▸ **WHAT THE TASK ASKS**:
Arrange the lines of the material below as a JSON list of strings, one string per line with blank lines omitted, starting at the first line of the material and ending at the line that contains "ВСУ нанесли массированный удар по", both included.

--------------------------------------------------

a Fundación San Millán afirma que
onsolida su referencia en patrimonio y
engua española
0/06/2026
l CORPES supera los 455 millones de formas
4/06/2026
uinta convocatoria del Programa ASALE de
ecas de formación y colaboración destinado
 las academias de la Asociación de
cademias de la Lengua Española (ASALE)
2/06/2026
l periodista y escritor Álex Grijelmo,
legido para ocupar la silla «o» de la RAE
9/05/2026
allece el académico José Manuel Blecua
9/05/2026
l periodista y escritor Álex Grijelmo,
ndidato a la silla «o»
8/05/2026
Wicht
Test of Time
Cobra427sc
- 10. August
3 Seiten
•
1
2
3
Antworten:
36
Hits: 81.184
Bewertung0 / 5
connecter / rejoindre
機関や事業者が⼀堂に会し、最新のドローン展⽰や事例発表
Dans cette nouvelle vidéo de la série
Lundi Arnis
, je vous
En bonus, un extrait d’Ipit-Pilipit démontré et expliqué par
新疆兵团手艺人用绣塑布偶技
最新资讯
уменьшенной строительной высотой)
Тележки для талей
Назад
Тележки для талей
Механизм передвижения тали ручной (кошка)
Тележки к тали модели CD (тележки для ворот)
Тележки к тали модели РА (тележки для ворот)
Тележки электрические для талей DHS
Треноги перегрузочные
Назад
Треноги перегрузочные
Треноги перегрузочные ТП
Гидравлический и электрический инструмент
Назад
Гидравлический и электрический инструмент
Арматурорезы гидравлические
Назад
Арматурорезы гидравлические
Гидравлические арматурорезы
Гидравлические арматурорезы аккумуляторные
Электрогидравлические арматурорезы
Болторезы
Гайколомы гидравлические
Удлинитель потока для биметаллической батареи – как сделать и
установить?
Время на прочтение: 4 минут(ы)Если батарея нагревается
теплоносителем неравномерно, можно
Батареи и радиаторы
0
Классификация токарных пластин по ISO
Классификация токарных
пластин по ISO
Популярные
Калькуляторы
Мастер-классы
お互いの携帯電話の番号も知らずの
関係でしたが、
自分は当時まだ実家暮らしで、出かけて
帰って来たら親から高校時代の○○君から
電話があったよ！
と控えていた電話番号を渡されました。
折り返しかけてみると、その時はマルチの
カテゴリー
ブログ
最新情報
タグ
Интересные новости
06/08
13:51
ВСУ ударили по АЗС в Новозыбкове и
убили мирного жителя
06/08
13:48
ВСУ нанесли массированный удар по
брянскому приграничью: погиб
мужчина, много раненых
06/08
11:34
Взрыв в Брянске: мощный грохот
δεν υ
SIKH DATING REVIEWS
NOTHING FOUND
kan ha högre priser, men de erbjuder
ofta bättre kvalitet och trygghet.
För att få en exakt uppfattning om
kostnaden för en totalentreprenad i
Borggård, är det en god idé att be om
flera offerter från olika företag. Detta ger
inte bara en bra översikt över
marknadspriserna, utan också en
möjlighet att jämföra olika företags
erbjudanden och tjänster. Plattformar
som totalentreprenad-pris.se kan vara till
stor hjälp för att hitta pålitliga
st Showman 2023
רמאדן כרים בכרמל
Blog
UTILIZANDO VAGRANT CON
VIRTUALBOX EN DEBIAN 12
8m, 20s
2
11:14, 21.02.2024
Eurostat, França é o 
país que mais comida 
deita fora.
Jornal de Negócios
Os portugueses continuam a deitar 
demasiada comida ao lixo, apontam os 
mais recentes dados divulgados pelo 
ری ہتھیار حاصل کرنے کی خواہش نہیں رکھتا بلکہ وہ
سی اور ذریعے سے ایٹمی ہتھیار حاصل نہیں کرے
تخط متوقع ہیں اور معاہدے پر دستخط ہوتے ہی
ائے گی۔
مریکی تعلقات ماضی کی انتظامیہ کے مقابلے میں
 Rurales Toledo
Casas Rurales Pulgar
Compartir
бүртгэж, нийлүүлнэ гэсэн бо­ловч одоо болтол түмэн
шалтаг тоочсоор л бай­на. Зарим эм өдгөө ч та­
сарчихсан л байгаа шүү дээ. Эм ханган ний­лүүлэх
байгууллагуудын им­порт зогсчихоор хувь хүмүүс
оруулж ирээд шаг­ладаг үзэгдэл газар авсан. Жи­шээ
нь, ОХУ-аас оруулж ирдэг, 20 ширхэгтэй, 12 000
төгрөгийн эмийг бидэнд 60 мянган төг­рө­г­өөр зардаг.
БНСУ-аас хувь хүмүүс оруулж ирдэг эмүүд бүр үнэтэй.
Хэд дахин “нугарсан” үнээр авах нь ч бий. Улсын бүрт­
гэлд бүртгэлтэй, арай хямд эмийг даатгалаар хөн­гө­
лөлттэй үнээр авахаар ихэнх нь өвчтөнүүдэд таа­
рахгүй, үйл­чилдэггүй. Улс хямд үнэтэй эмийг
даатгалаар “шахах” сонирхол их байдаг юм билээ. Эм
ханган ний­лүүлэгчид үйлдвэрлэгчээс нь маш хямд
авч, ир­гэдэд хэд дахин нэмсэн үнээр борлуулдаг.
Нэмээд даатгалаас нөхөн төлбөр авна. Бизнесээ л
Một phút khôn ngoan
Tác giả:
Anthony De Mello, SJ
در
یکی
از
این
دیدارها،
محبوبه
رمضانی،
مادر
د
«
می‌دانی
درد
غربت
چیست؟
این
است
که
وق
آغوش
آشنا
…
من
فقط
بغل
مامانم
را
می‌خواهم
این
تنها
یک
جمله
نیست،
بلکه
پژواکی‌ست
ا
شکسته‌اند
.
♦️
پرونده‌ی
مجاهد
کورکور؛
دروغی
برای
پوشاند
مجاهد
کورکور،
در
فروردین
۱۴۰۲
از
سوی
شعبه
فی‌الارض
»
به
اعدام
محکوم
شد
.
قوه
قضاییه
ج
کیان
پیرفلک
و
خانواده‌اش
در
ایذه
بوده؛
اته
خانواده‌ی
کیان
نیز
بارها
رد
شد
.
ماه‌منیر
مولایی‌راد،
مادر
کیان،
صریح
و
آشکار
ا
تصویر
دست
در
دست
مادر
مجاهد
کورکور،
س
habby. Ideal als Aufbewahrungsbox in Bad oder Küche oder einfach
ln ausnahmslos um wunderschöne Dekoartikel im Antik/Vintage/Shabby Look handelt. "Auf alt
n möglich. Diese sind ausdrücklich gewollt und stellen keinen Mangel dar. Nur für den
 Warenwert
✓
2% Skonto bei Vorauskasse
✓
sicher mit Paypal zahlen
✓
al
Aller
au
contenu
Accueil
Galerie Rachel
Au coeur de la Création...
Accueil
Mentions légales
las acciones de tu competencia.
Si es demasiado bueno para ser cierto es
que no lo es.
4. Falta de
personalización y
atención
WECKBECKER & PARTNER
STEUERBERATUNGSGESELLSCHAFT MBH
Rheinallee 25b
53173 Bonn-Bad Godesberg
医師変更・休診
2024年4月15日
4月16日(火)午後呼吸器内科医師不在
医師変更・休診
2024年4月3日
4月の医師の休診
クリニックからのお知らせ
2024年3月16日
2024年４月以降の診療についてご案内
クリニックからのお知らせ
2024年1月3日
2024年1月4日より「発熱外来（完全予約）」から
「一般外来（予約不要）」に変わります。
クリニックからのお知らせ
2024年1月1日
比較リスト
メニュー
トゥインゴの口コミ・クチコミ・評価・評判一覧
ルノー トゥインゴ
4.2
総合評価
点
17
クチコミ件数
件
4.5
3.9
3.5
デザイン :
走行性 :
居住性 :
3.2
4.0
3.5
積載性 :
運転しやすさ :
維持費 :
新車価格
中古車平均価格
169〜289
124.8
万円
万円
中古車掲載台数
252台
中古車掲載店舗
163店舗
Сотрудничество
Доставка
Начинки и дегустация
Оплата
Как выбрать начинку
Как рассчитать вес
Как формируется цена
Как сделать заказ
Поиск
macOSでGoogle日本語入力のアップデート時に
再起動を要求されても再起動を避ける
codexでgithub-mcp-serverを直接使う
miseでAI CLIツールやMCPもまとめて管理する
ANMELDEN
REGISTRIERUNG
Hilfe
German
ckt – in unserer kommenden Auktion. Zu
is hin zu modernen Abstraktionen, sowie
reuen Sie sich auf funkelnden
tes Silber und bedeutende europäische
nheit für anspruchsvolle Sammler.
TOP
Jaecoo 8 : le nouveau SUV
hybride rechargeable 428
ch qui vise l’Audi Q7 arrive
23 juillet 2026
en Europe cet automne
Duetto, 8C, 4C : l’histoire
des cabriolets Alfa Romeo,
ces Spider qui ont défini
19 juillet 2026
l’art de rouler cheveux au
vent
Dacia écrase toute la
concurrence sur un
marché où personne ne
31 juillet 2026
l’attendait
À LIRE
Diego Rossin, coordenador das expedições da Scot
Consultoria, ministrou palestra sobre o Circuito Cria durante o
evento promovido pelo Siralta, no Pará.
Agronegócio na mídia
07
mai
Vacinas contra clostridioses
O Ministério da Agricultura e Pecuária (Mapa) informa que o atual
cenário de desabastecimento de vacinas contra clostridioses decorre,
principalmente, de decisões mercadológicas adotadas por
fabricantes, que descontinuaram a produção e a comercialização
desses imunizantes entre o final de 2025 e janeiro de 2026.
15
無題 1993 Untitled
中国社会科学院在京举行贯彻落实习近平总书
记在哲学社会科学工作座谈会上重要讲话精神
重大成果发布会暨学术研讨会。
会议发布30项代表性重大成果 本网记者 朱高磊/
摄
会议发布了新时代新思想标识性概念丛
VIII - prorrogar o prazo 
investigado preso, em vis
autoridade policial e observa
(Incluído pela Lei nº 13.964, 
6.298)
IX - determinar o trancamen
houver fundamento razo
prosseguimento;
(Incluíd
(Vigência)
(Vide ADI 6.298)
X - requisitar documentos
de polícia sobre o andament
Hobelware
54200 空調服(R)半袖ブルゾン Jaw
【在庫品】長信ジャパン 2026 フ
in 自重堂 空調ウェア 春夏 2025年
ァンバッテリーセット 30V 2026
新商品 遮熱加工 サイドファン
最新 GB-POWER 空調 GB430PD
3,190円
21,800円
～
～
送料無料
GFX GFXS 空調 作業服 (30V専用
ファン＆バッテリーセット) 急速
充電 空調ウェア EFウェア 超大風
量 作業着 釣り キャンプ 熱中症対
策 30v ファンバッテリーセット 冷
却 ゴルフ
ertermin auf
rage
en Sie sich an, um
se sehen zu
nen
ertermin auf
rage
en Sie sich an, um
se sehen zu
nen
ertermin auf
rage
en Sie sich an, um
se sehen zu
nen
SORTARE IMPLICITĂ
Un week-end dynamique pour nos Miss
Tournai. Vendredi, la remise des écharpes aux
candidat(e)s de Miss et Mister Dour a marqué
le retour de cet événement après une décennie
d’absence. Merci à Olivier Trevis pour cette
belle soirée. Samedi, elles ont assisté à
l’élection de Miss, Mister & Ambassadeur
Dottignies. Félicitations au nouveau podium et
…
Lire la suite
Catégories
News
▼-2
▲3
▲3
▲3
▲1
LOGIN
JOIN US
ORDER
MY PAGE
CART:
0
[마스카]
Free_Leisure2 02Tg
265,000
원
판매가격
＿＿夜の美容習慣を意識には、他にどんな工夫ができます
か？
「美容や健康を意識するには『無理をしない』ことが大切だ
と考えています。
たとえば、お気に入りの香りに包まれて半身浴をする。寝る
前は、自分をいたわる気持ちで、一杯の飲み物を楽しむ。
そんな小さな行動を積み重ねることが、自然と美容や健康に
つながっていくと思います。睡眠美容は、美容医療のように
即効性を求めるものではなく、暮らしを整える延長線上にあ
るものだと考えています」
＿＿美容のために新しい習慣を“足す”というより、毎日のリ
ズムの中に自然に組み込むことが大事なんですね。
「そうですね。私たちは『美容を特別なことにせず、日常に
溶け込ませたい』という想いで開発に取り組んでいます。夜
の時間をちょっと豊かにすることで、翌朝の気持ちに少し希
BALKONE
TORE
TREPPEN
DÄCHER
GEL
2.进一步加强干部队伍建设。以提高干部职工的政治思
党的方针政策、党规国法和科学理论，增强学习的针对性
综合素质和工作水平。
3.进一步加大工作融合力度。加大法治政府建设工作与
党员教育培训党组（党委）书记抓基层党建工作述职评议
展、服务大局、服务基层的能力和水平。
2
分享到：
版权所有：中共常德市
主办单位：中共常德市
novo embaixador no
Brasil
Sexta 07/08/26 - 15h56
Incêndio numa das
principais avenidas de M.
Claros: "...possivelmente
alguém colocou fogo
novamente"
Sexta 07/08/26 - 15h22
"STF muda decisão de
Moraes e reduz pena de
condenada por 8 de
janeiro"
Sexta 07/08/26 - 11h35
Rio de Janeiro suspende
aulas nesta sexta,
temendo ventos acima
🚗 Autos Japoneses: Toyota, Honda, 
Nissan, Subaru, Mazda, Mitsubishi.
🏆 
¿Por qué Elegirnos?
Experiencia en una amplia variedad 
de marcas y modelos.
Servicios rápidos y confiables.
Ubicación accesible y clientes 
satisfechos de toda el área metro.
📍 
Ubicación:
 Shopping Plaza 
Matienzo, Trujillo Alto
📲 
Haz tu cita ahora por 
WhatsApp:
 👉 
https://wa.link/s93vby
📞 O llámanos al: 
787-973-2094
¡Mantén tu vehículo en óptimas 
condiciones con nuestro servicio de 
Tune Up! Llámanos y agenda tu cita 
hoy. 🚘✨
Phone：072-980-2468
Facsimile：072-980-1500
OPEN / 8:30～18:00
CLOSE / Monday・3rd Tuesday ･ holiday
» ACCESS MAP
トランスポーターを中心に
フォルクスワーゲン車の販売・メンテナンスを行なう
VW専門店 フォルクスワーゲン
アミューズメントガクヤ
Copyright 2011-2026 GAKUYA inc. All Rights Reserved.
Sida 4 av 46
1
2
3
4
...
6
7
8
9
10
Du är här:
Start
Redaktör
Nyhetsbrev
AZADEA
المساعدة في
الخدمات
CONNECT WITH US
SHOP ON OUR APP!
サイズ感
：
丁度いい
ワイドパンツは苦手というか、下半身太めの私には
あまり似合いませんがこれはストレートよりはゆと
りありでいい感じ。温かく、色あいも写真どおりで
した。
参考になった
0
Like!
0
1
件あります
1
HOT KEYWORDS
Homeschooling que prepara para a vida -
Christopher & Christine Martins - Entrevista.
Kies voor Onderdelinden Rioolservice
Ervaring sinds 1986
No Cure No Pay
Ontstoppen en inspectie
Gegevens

--------------------------------------------------

▸ **REPLY**:
[
  "a Fundación San Millán afirma que",
  "onsolida su referencia en patrimonio y",
  "engua española",
  "0/06/2026",
  "l CORPES supera los 455 millones de formas",
  "4/06/2026",
  "uinta convocatoria del Programa ASALE de",
  "ecas de formación y colaboración destinado",
  " las academias de la Asociación de",
  "cademias de la Lengua Española (ASALE)",
  "2/06/2026",
  "l periodista y escritor Álex Grijelmo,",
  "legido para ocupar la silla «o» de la RAE",
  "9/05/2026",
  "allece el académico José Manuel Blecua",
  "9/05/2026",
  "l periodista y escritor Álex Grijelmo,",
  "ndidato a la silla «o»",
  "8/05/2026",
  "Wicht",
  "Test of Time",
  "Cobra427sc",
  "- 10. August",
  "3 Seiten",
  "•",
  "1",
  "2",
  "3",
  "Antworten:",
  "36",
  "Hits: 81.184",
  "Bewertung0 / 5",
  "connecter / rejoindre",
  "機関や事業者が⼀堂に会し、最新のドローン展⽰や事例発表",
  "Dans cette nouvelle vidéo de la série",
  "Lundi Arnis",
  ", je vous",
  "En bonus, un extrait d’Ipit-Pilipit démontré et expliqué par",
  "新疆兵团手艺人用绣塑布偶技",
  "最新资讯",
  "уменьшенной строительной высотой)",
  "Тележки для талей",
  "Назад",
  "Тележки для талей",
  "Механизм передвижения тали ручной (кошка)",
  "Тележки к тали модели CD (тележки для ворот)",
  "Тележки к тали модели РА (тележки для ворот)",
  "Тележки электрические для талей DHS",
  "Треноги перегрузочные",
  "Назад",
  "Треноги перегрузочные",
  "Треноги перегрузочные ТП",
  "Гидравлический и электрический инструмент",
  "Назад",
  "Гидравлический и электрический инструмент",
  "Арматурорезы гидравлические",
  "Назад",
  "Арматурорезы гидравлические",
  "Гидравлические арматурорезы",
  "Гидравлические арматурорезы аккумуляторные",
  "Электрогидравлические арматурорезы",
  "Болторезы",
  "Гайколомы гидравлические",
  "Удлинитель потока для биметаллической батареи – как сделать и",
  "установить?",
  "Время на прочтение: 4 минут(ы)Если батарея нагревается",
  "теплоносителем неравномерно, можно",
  "Батареи и радиаторы",
  "0",
  "Классификация токарных пластин по ISO",
  "Классификация токарных",
  "пластин по ISO",
  "Популярные",
  "Калькуляторы",
  "Мастер-классы",
  "お互いの携帯電話の番号も知らずの",
  "関係でしたが、",
  "自分は当時まだ実家暮らしで、出かけて",
  "帰って来たら親から高校時代の○○君から",
  "電話があったよ！",
  "と控えていた電話番号を渡されました。",
  "折り返しかけてみると、その時はマルチの",
  "カテゴリー",
  "ブログ",
  "最新情報",
  "タグ",
  "Интересные новости",
  "06/08",
  "13:51",
  "ВСУ ударили по АЗС в Новозыбкове и",
  "убили мирного жителя",
  "06/08",
  "13:48",
  "ВСУ нанесли массированный удар по"
]